Give it its own email address and a single connected channel, such as Telegram, before anything else. Ask it to handle one real task for a week: drafting follow-up emails, summarizing your inbox each morning, or chasing one recurring invoice. Once that task runs reliably without daily intervention, add the next one.

Treat the agent like a new employee rather than an extension of yourself. Give it accounts you'd be comfortable revoking, not your own logins.

That one habit prevents most of the damage a misconfigured agent could otherwise do. By the time you've added a second and third task, you'll have a clearer sense of which platform fits your workflow than any comparison article could give you, including this one.

The bottom line

Hiring your first real employee usually means payroll, onboarding, and months before they're fully useful. Setting up OpenClaw or Hermes Agent costs a few hours and, in OpenClaw's case, nothing beyond compute.

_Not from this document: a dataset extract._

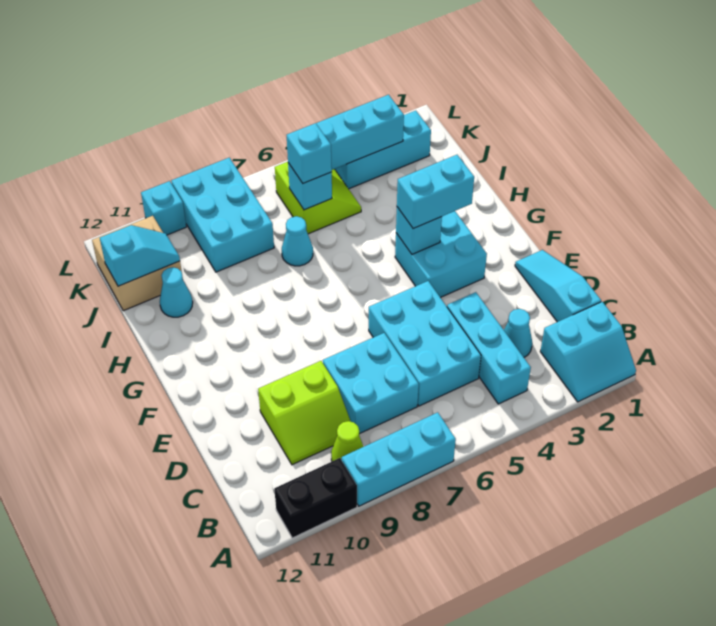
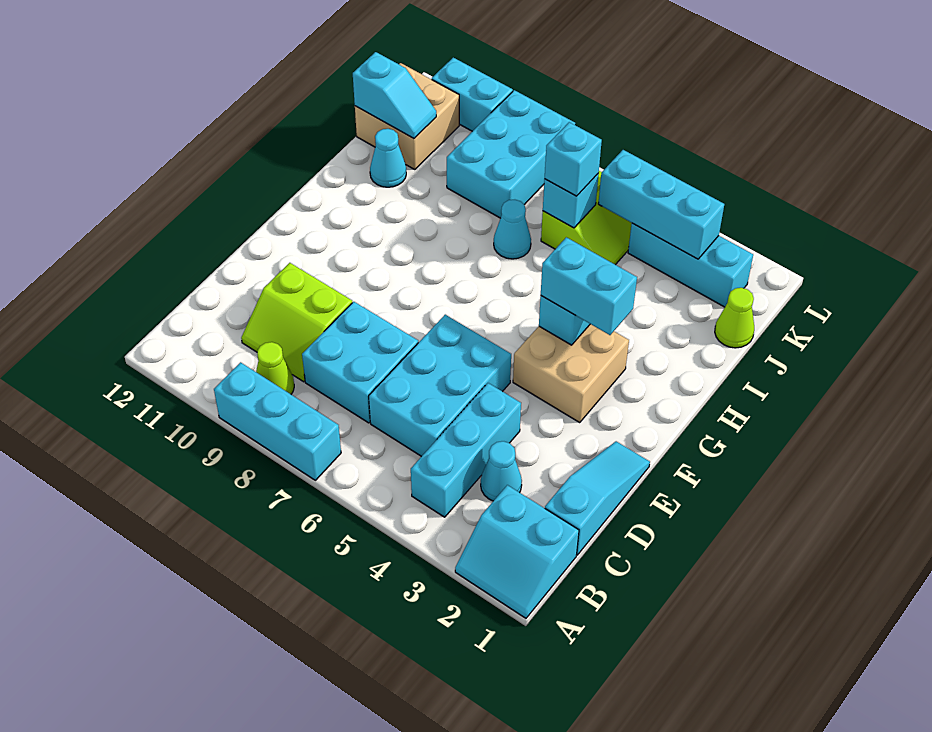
black brick A10:A11 level 1 -> none
cyan brick F3:G4 level 1 -> tan brick F3:G4 level 1
none -> lime cone J1 level 1
cyan brick L10 level 1 -> cyan brick L10:L11 level 1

Obviously, the output won't match a skilled human on judgment calls, but for the repetitive parts of running a business, the gap is closing fast enough that a solopreneur can get their business out the door without overhiring before they are ready.

Start small, watch what the agent actually does with the access you give it, and expand from there. We've noticed the founders getting the most out of this approach aren't running the most complicated stack. They picked one agent, gave it one real job, and let it prove itself before adding the next.